§ EXCERPTED TEXT
BEGIN

Gasoline consumption over the past four weeks has averaged 8.374 million barrels per day (bpd), 2.5 percent above the same period last year, while jet fuel demand has averaged 9 percent below last year, according to the U.S. Department of Energy.
The robust gasoline demand, bolstered by the increasing popularity of gas-guzzling Sport Utility Vehicles (SUVs), mostly mild winter weather and lower pump prices, has helped boost petroleum prices, hit by the economic recession and low home heating oil use.
``Gasoline demand has been a very strong element,'' said John Cogan, downstream analyst at DOE's Energy Information Administration, which expects U.S. gasoline demand in 2002 to average 2.4 percent higher than last year, even as demand for other products declines.
``The fact that Americans are still buying SUVs suggests that gasoline demand will continue to be strong in the coming years,'' said ESAI's Brady. Light truck buying soared in the months after the Sept. 11 attacks when automobile dealers offered financing deals.
Supply reports released by the EIA and American Petroleum Institute (API) for last week each showed large declines in U.S. gasoline stockpiles, with the EIA report showing a decline of 1.1 million barrels during the week ended Friday, Feb. 22, and the API showing a decline of 2.1 million barrels.
Boilermaker;
I did my part for the OPEC cause yesterday, bought a 96 Blazer to eventually replace my 92 Taurus. Actually my wife won't let me use her SUV anymore because of my alleged auto abuse tendencies. The Taurus still runs fine but it won't pull my trailer. Fill your tank now prices are headed up very soon.
Solomon Weaver
(02/27/02; 15:53:05MT - usagold.com msg#: 70852)
All that glitters is not gold.....all those who wander are not lost.
Mr Anduril has no harsh words for silver.....he simply loves the sport of taking a stance on an easy theme...gold, by and large and in the long run is the king.....but today, the ratio is meaningless because the "prices" of both metals are sold short by leasing.
Silver, for the japanese housewife who has a pick-up truck might still be a worthy investment....but she will have a hard time finding a bank that will get her the material.
What makes silver unique today is that it was removed as coin (creating massive inventories) just about the time the world moved to needing a lot of silver for industry.
The official silver count today comes out to about 1 year of global production.....the official gold count is about 50 years of today's production.....simply noted....as gold begins to move in price, there is plenty of gold to move to new owners.....but with silver there is really not enough left around to make an honest market with.
Silver has experienced a much lower level of "positive" investment demand than gold. One very important point is that the gold and silver carry trades (leasing) although they have driven the price of both metals down, are actually massive expressions of "investment demand"....why do I say this? The metal moves in reaction to an investment intention...(lease and sell short)...that appears as a supply excess...but creates a future buy demand.
I noticed in today's paper that a Hong Kong Tycoon will invest $750 million in Global Crossing Asia. This is about the same amount of money that Mr. Buffet spent on silver in 1997. Back then, with vault silver in the region of 1 billion ounces, Mr. Buffet was only able to take delivery on a little more than half of what he bought (the rest had to be rolled into leases). Now, 5 years later, with 500-800 million ounces of silver left around, what would happen if someone tried to buy $500 million worth of silver and take delivery?

END

[Data records]

BEGIN

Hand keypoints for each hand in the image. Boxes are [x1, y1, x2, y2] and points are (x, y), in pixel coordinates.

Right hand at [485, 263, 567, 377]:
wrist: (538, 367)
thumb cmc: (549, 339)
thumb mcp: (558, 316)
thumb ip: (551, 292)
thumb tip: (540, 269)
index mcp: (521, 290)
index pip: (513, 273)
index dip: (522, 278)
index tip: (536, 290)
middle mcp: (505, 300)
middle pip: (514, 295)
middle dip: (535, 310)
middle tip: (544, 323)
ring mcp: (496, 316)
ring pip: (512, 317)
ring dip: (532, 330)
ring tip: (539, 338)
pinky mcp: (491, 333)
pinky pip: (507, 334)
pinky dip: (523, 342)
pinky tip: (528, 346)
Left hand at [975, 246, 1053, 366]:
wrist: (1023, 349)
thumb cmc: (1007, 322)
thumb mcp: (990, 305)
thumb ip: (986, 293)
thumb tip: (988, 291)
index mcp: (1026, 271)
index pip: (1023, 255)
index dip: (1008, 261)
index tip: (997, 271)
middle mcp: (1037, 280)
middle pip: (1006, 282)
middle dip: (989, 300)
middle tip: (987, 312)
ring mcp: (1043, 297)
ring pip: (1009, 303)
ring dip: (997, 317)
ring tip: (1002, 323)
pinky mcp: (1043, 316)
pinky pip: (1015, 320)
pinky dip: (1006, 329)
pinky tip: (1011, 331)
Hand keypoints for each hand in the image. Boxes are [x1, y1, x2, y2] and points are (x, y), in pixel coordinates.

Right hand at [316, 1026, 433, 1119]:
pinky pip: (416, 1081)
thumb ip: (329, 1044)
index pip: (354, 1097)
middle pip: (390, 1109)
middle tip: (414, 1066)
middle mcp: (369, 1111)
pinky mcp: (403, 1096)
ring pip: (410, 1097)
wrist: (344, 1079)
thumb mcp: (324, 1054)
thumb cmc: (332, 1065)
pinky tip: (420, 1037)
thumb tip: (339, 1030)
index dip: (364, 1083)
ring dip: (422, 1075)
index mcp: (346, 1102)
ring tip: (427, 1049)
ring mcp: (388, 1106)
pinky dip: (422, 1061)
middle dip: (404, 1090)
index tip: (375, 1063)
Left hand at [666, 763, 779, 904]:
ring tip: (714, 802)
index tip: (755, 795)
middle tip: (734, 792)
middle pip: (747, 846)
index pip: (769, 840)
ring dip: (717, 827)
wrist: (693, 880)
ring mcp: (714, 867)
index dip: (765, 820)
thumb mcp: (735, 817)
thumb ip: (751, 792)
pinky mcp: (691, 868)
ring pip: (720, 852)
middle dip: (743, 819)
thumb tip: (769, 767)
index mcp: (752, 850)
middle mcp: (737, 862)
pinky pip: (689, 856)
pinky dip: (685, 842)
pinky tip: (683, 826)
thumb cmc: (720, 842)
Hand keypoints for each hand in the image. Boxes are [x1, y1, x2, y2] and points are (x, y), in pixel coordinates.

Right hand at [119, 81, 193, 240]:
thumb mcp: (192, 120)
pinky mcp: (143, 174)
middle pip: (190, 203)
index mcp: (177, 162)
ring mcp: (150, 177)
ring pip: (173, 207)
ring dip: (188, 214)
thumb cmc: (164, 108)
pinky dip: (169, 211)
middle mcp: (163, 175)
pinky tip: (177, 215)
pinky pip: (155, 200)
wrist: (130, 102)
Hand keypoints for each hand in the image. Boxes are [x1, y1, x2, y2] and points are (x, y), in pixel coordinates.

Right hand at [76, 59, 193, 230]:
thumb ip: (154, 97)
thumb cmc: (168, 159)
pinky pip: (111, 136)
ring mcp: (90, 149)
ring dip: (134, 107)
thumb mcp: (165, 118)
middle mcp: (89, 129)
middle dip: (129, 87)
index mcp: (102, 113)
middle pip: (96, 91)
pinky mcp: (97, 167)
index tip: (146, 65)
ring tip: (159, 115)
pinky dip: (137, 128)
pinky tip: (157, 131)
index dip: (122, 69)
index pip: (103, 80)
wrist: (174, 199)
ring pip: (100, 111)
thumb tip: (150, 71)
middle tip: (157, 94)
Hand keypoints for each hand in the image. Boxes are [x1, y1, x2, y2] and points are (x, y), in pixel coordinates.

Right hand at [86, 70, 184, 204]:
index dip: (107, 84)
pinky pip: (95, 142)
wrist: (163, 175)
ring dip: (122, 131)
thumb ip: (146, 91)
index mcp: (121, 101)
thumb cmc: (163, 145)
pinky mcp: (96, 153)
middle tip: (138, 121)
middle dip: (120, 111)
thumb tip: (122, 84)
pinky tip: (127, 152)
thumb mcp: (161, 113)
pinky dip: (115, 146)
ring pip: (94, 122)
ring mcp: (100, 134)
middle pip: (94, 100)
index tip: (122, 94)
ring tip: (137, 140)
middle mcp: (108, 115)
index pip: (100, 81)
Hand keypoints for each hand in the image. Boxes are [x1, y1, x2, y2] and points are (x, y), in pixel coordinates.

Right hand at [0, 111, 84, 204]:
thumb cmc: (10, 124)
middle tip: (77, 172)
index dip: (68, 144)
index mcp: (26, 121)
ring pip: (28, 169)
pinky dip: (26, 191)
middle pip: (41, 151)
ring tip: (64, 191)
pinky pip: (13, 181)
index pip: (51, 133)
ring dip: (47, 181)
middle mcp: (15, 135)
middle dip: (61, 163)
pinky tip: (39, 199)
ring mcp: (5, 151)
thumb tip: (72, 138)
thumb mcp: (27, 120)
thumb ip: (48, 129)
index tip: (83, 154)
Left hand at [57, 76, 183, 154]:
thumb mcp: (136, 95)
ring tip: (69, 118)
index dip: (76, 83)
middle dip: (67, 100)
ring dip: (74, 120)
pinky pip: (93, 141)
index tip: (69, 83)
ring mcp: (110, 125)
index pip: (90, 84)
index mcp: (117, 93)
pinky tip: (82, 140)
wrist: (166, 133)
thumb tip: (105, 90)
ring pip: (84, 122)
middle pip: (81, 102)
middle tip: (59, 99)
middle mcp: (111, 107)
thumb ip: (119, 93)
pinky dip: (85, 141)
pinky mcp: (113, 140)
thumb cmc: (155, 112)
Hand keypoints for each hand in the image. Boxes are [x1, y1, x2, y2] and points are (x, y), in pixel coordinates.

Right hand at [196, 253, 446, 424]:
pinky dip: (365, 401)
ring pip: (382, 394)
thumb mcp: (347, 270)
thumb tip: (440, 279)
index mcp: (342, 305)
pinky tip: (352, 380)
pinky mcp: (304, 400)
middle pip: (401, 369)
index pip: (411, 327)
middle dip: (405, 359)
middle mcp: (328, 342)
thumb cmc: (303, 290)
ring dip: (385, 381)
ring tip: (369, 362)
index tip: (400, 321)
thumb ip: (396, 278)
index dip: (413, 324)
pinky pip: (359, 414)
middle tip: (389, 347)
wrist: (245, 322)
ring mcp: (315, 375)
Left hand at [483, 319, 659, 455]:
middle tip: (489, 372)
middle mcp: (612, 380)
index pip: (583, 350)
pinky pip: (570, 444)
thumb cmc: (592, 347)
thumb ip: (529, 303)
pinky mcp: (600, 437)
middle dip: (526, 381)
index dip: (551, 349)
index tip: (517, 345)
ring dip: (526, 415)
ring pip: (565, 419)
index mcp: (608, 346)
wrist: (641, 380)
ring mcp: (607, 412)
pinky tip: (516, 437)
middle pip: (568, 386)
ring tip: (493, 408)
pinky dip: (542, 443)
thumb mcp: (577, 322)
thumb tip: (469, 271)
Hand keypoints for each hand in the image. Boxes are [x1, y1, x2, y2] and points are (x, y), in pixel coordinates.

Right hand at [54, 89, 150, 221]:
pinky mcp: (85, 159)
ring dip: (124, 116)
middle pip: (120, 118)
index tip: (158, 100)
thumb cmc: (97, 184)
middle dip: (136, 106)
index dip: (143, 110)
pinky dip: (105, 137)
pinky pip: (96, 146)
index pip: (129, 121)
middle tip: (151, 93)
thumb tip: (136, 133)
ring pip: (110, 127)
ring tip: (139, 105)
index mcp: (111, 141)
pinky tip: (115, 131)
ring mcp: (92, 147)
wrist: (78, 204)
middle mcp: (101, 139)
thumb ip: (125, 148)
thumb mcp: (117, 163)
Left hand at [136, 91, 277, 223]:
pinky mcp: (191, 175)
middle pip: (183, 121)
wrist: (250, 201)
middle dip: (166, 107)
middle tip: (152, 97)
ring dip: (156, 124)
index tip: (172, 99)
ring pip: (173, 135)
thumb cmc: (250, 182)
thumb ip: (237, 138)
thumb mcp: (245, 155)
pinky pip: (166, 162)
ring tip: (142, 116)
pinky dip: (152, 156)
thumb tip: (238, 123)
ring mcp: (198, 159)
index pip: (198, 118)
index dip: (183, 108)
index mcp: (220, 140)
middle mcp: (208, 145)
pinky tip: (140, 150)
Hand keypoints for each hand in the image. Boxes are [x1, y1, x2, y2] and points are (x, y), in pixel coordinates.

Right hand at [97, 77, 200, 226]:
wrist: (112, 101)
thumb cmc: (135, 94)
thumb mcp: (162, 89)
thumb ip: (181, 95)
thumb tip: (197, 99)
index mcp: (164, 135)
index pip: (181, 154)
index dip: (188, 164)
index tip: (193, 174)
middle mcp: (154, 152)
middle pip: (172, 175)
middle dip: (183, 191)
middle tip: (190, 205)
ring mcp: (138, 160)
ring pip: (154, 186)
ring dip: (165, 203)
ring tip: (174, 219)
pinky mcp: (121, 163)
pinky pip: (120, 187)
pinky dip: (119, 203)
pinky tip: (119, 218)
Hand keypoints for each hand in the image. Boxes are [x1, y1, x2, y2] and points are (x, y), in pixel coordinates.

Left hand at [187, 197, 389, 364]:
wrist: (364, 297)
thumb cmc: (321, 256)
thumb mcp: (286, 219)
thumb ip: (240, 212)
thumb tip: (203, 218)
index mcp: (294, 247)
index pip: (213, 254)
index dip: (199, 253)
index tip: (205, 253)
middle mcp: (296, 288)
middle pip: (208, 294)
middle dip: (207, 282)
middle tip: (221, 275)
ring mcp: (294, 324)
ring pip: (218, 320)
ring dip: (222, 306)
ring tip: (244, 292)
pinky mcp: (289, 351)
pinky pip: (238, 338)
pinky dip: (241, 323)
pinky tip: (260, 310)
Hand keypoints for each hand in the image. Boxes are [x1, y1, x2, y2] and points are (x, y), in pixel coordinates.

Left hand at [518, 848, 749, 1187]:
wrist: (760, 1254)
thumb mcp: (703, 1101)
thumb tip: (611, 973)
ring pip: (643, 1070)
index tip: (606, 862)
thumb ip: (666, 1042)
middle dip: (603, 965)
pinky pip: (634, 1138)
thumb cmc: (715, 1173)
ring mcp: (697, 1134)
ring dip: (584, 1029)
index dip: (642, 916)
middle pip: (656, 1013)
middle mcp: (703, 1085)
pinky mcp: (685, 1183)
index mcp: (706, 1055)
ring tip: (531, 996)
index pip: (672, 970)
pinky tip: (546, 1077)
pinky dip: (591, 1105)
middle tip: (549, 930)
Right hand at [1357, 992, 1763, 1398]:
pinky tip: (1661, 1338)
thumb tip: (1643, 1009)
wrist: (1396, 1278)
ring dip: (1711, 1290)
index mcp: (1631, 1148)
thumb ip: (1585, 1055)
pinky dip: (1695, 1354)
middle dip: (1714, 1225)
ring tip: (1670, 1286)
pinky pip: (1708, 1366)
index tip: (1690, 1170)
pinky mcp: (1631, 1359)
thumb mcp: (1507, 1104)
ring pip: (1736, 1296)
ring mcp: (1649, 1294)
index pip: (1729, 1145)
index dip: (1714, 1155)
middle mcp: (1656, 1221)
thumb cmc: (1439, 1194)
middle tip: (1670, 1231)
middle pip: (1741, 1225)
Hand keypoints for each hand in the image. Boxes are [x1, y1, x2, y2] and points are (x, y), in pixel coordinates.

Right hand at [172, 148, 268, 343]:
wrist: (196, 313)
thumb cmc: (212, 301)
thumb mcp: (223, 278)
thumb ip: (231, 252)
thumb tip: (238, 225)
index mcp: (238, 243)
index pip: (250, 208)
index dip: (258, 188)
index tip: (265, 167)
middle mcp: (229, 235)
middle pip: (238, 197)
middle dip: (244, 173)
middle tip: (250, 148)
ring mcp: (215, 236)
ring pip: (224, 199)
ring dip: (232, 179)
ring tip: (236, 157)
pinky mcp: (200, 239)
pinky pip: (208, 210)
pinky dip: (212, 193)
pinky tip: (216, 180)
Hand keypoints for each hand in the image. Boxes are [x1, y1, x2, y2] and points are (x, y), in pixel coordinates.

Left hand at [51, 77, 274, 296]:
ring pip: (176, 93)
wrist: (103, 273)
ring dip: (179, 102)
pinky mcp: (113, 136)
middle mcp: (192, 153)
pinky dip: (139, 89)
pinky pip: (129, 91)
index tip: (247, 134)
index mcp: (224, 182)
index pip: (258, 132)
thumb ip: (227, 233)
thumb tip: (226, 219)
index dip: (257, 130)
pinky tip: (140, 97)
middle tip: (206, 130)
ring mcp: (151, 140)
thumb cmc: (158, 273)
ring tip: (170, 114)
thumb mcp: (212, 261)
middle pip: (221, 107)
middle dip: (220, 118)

END

§ WORK TASK 1
From the forum excerpt above, extract everything from "I noticed in" down to "and take delivery?".
§ WORK TASK 2
Condense the paragraph of the forum excerpt that begins "The official silver count today" into a shorter version that keeps its main facts.

§ FINAL ANSWER 1
I noticed in today's paper that a Hong Kong Tycoon will invest $750 million in Global Crossing Asia. This is about the same amount of money that Mr. Buffet spent on silver in 1997. Back then, with vault silver in the region of 1 billion ounces, Mr. Buffet was only able to take delivery on a little more than half of what he bought (the rest had to be rolled into leases). Now, 5 years later, with 500-800 million ounces of silver left around, what would happen if someone tried to buy $500 million worth of silver and take delivery?

§ FINAL ANSWER 2
Official silver stocks equal about one year of global production, while official gold stocks equal about 50 years of current production. As gold prices begin to rise, there is plenty of gold to pass to new owners, but too little silver remains to support an honest market.